Who is the real winner, he would wonder, in this all-out, no-holds-barred fight between Rhea Chakraborty and the family of Sushant. The former has been vilified enough by a section of the media. According to public perception, a creation of a sustained campaign, she is guilty of if not murder then of abetting suicide. Or, at least driving him astray. However, the collateral damage to the family of the actor has been substantial if not equal too. Dirty details about his near ones have started emerging. Rhea alleged one of the sisters of getting drunk and groping her. A discussion on television revealed one sister being part of parties where drugs were probably consumed. There are hints that not all was hunky-dory between Sushant and his family, say reports. All of this maybe false, but they certainly rob the family of the dignity it deserves.
Byomkesh would find the disrespect to the memory of the dead actor revolting. The media say he was an intelligent man with varied interests. They also say he was so naive that he had no inkling that he was being fleeced by his girlfriend and his family. A person who struggled his way up in Hindi cinema and proved himself was deeply upset at the simple fact of not being invited to filmy parties. It now emerges that he and his friends could have dabbled with drugs. The revelations, even if they are with no merit, does no good to the memory of the man, whom the world would like to remember as a fine actor and an amiable young man whose life ended too early.

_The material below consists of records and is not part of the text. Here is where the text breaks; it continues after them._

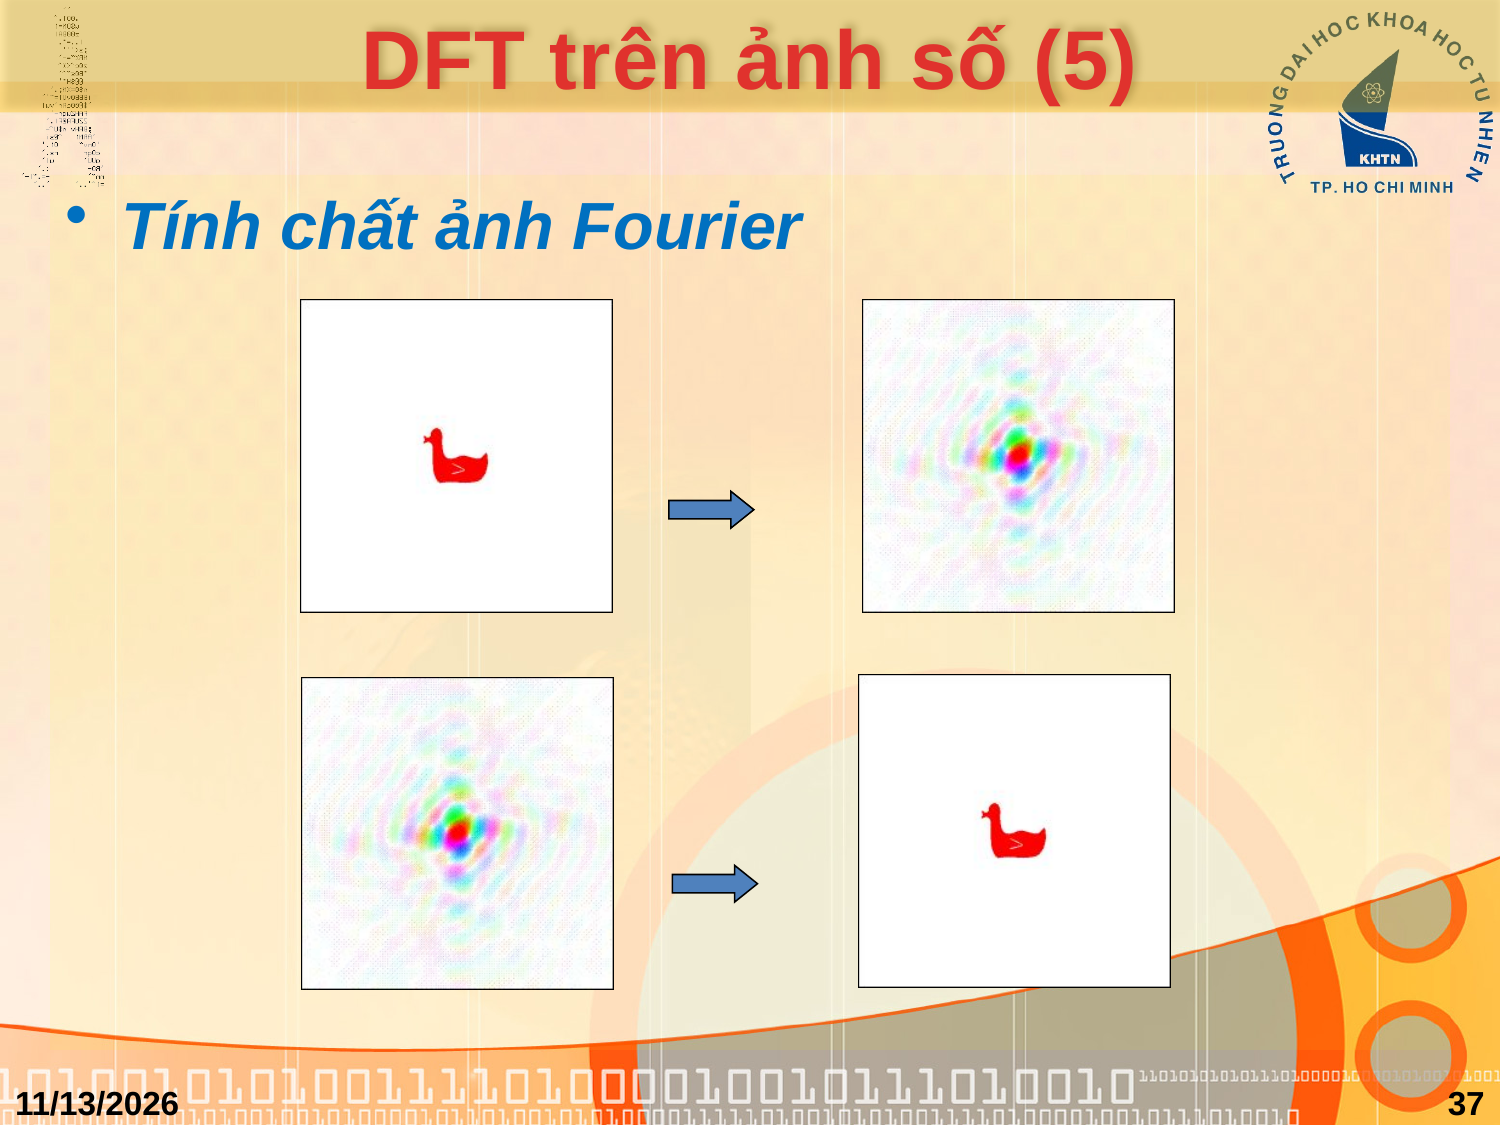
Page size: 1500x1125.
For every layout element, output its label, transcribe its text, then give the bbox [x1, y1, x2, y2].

text_box [668, 491, 754, 529]
slide_number 37 [1187, 1074, 1500, 1113]
picture [0, 113, 1500, 1125]
list Tính chất ảnh Fourier [49, 174, 1451, 1051]
text_box [672, 865, 758, 903]
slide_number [0, 1074, 313, 1113]
title DFT trên ảnh số (5) [0, 0, 1500, 113]
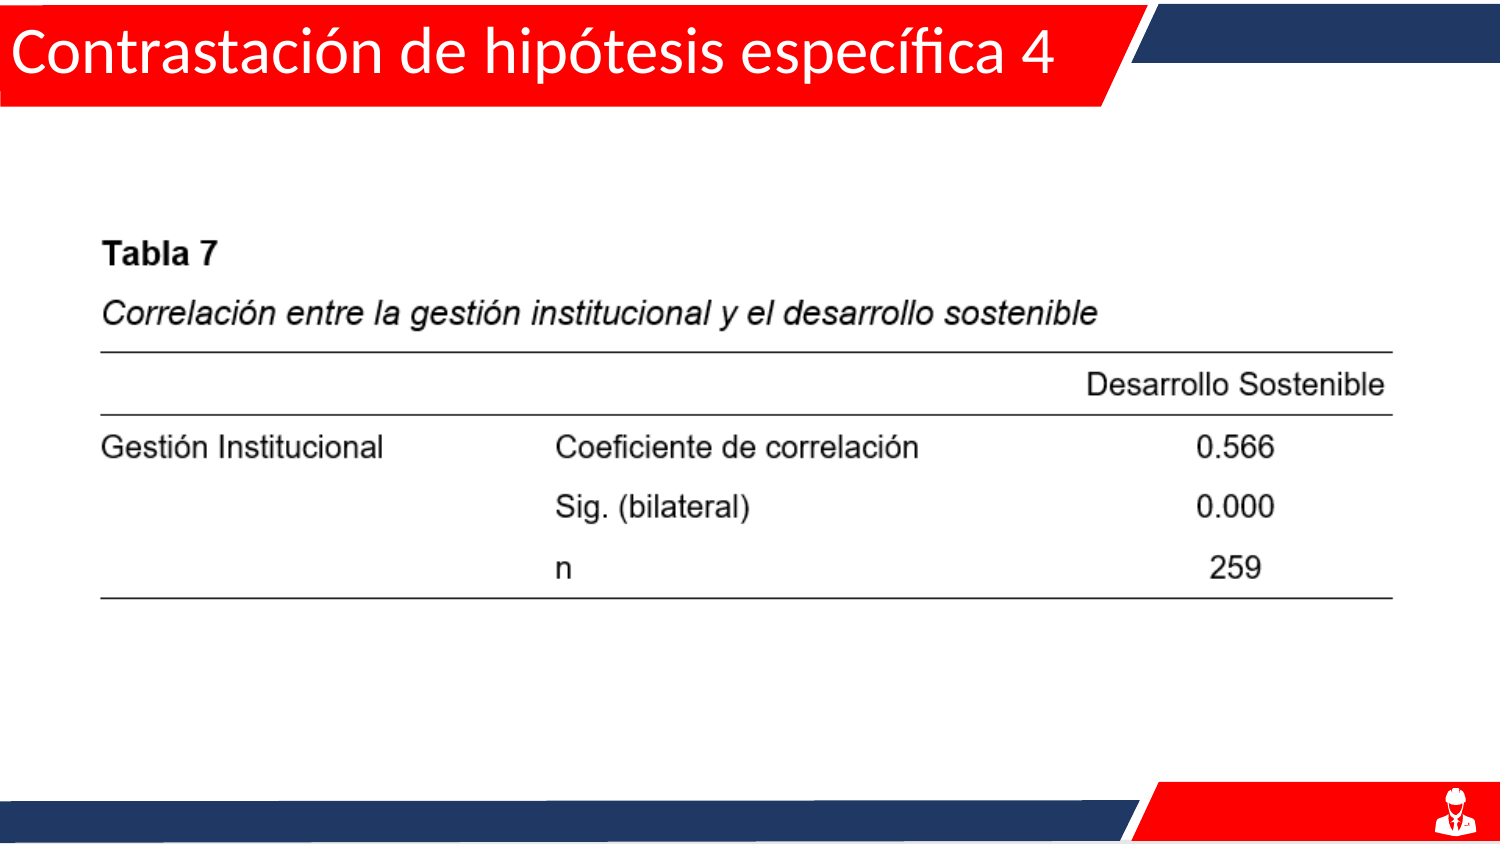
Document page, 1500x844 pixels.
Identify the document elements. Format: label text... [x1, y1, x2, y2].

title Contrastación de hipótesis específica 4 [0, 0, 1235, 117]
picture [0, 840, 1500, 844]
picture [84, 217, 1416, 627]
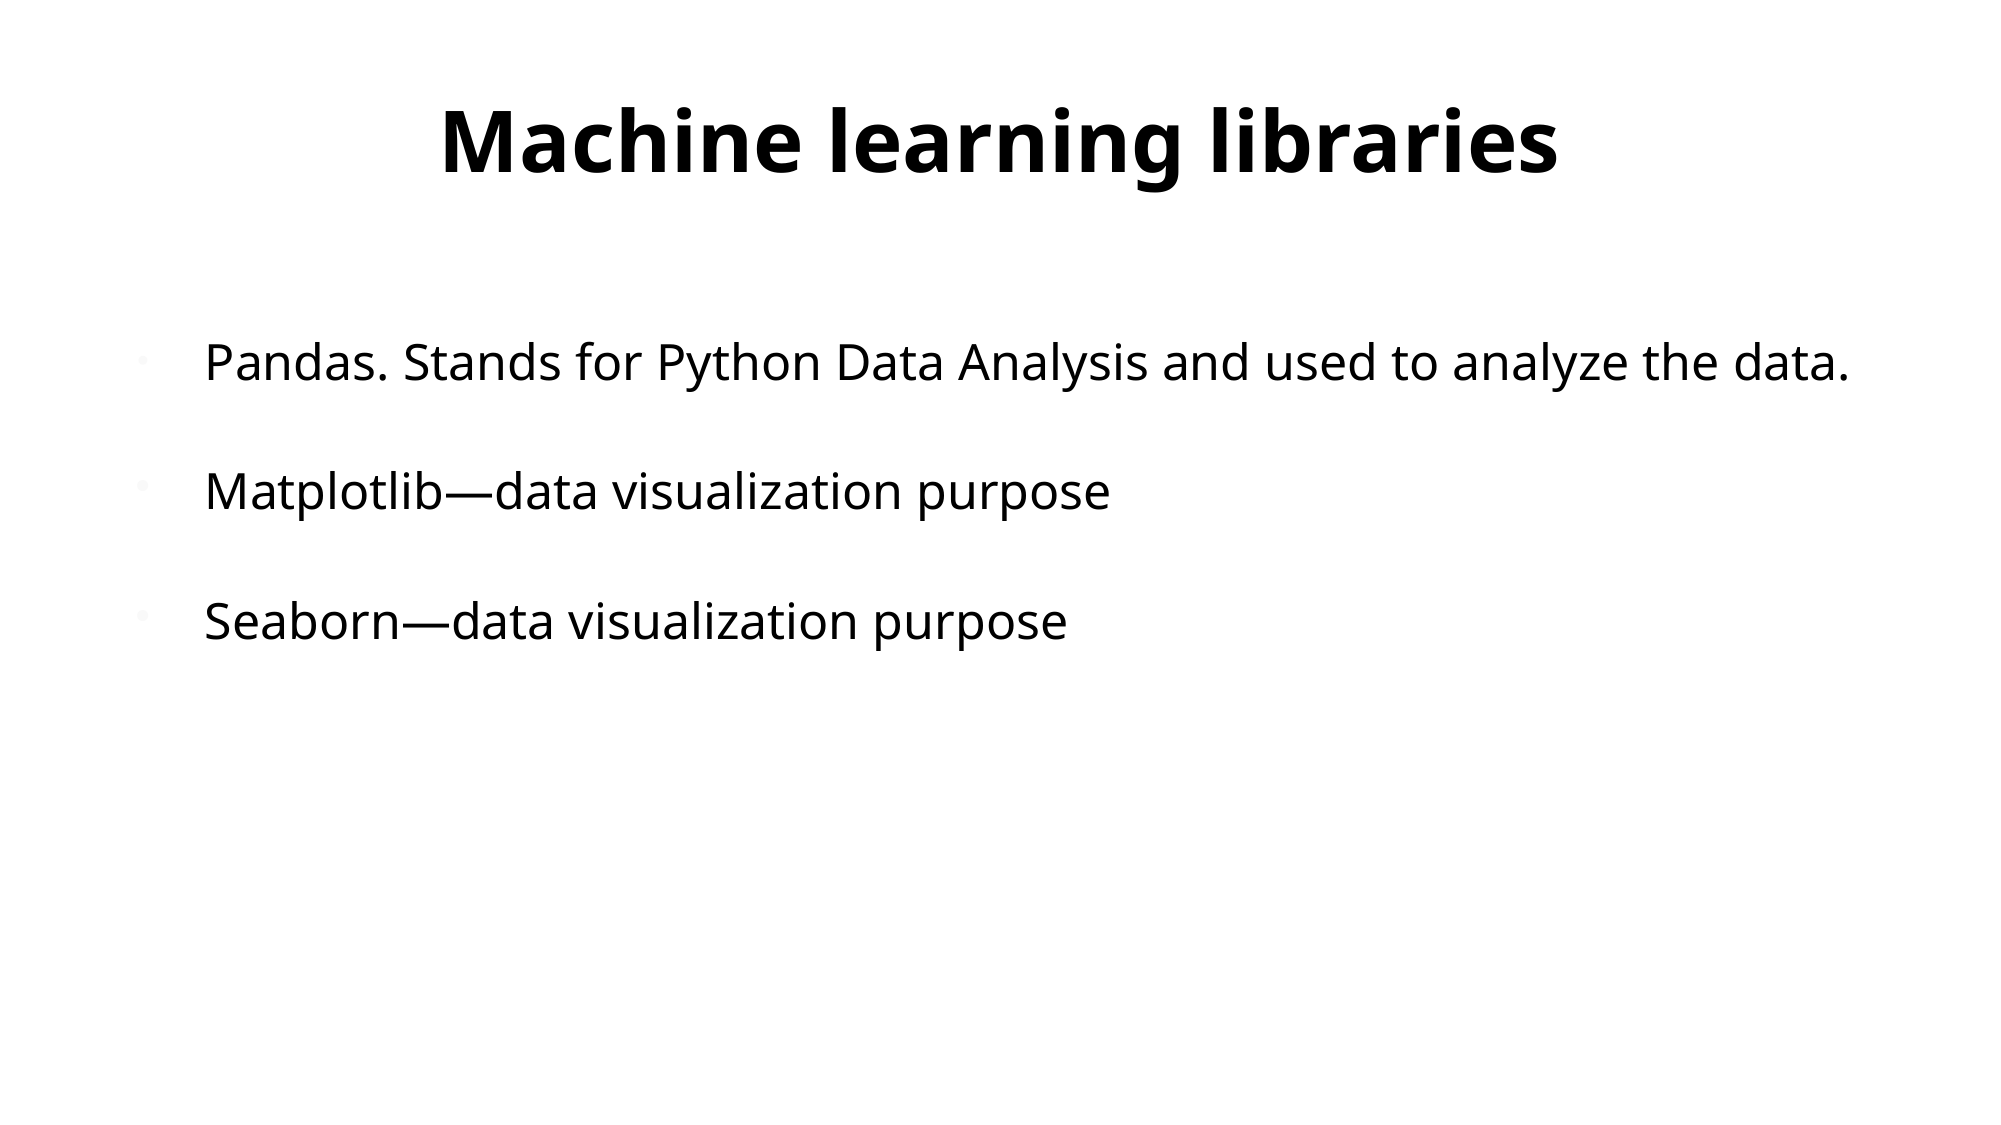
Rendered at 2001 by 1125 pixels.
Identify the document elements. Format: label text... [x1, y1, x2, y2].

title Machine learning libraries [99, 45, 1900, 233]
list Pandas. Stands for Python Data Analysis and used to analyze the data. Matplotlib—data visualization purpose Seaborn—data visualization purpose [99, 262, 1900, 1035]
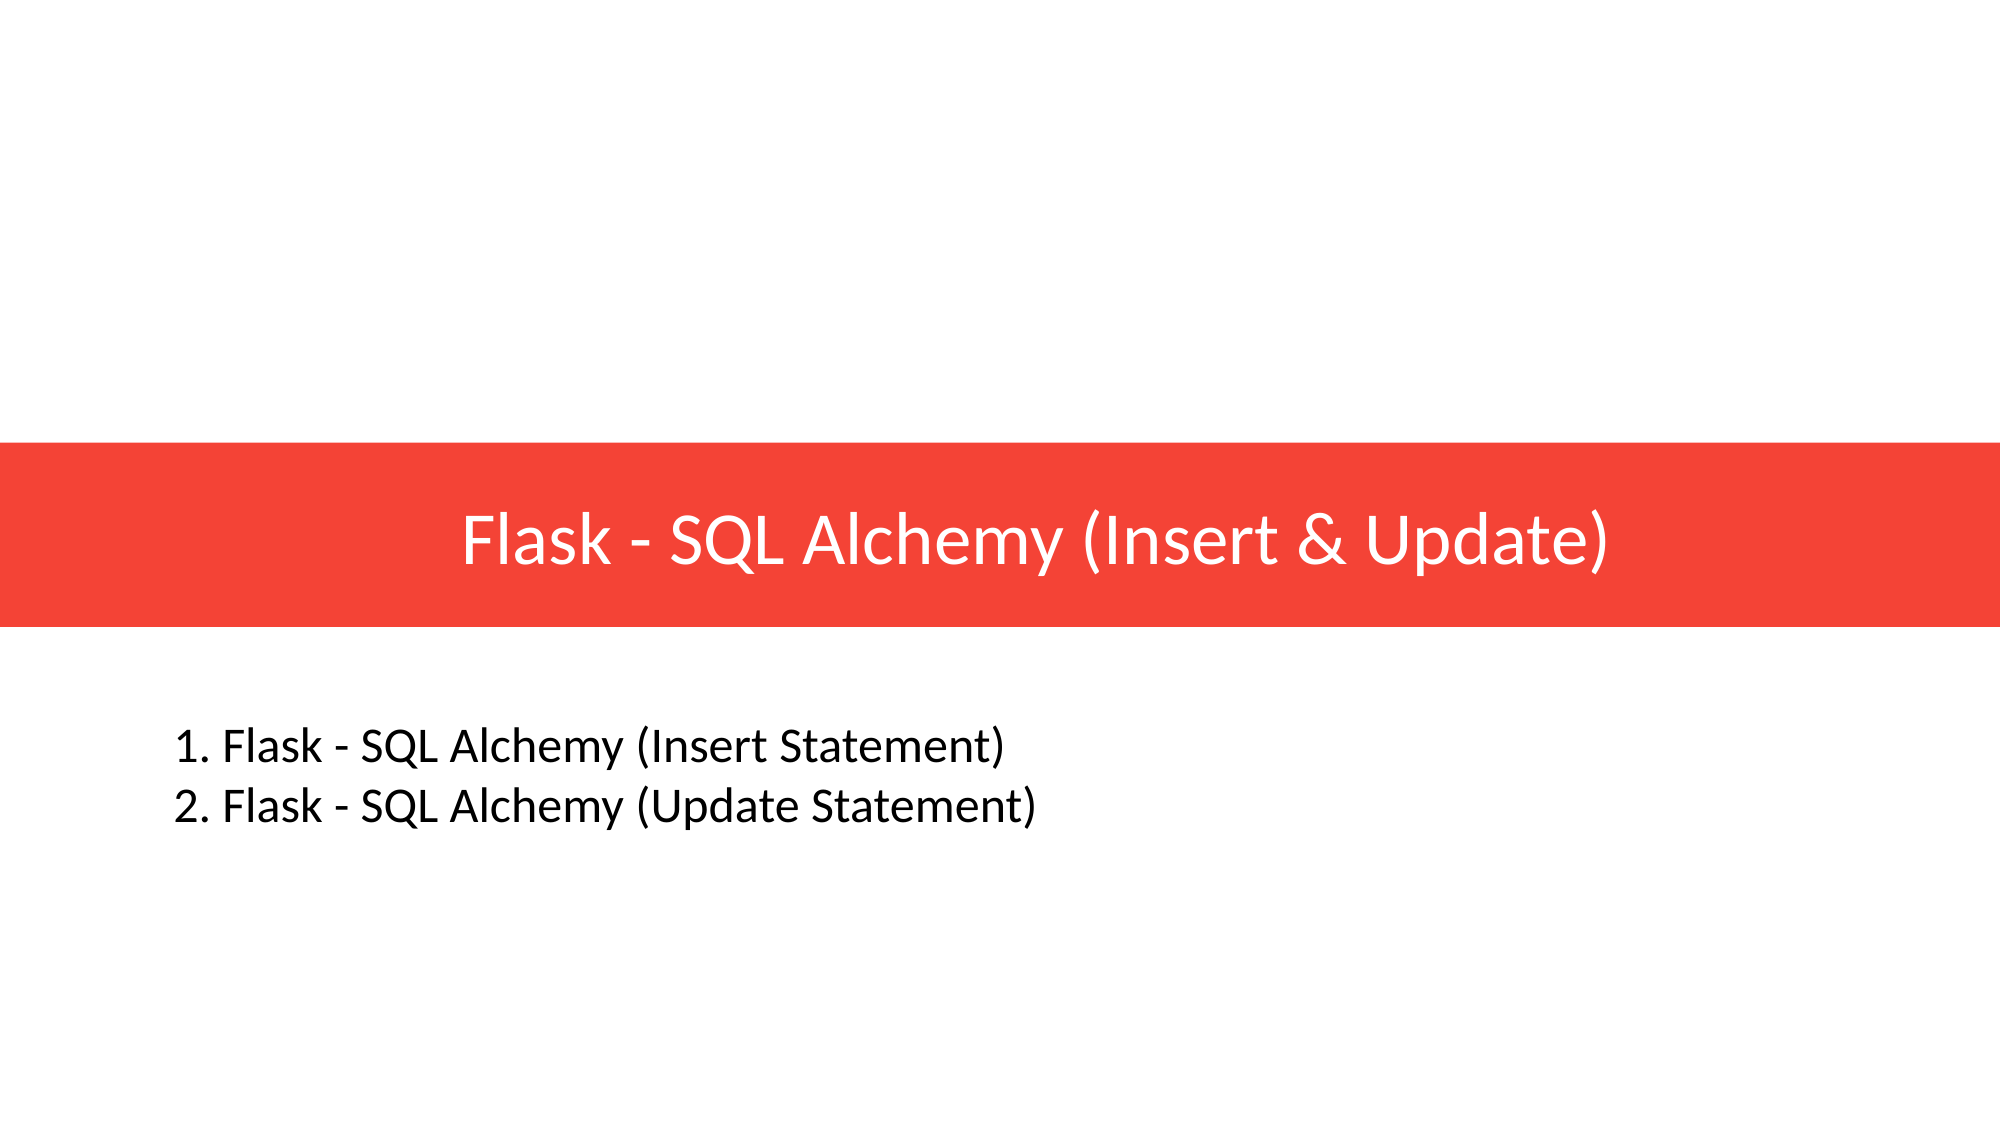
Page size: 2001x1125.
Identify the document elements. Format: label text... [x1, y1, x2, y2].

text_box Flask - SQL Alchemy (Insert & Update) [446, 481, 1645, 587]
text_box [0, 442, 2000, 628]
text_box 1. Flask - SQL Alchemy (Insert Statement) 2. Flask - SQL Alchemy (Update Statement) [158, 705, 1618, 840]
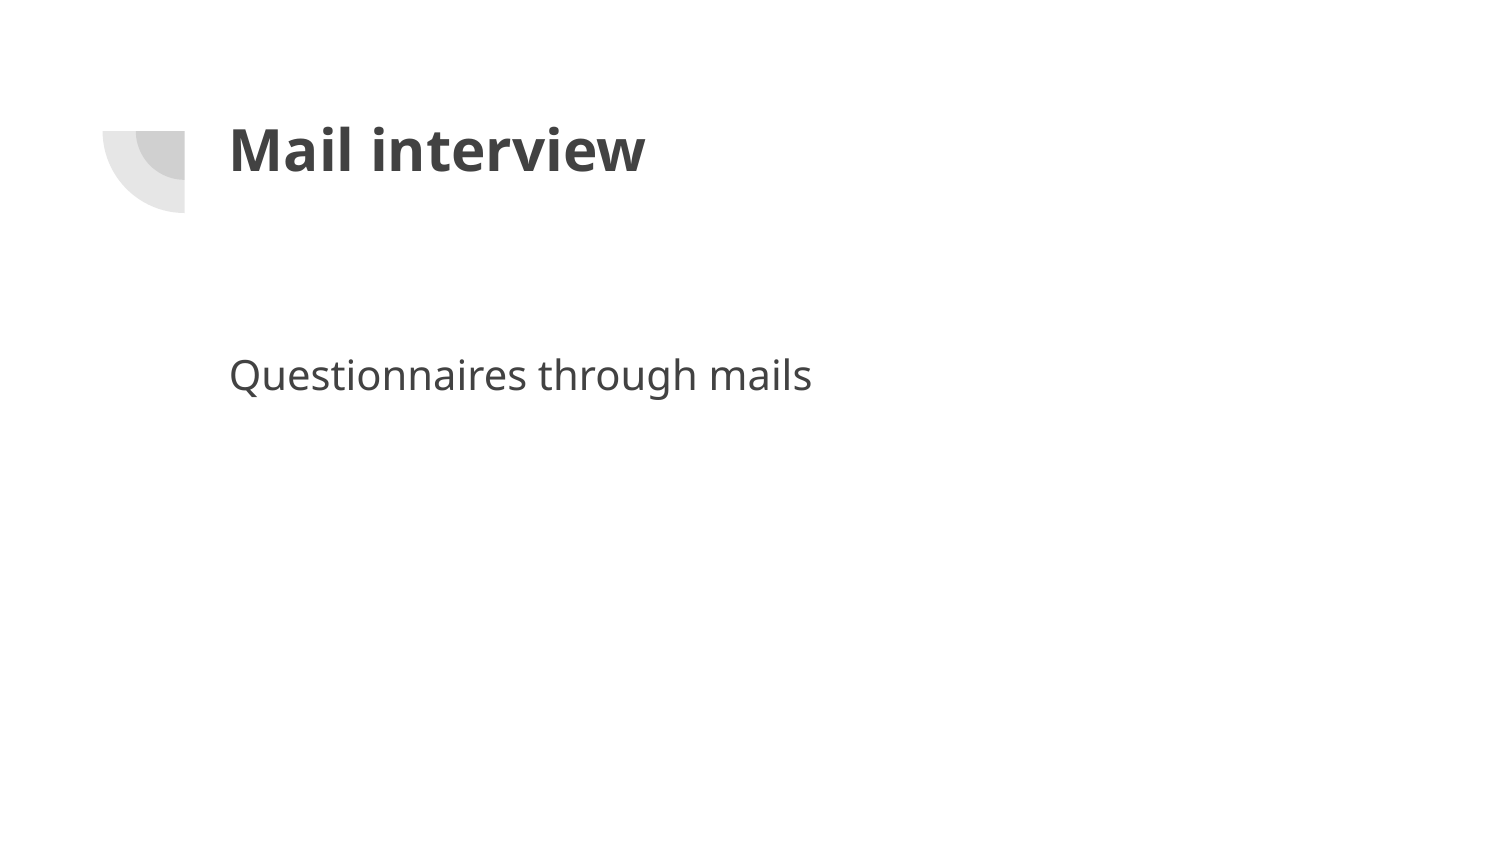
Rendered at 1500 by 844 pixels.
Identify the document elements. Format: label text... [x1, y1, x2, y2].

So, he would wonder, who is winning if the central players on both sides are losing in terms of respectability, and even credibility? Well, he would need to understand the TRP game in television media better to unravel that. Also, he would need to find out people with little connection to Sushant who are enhancing their public profile by clever use of his death.
When he discovers the ugly reality that the brouhaha over Sushant’s death is not about Sushant at all, but about something else, Byomkesh would recuse himself from the whole matter.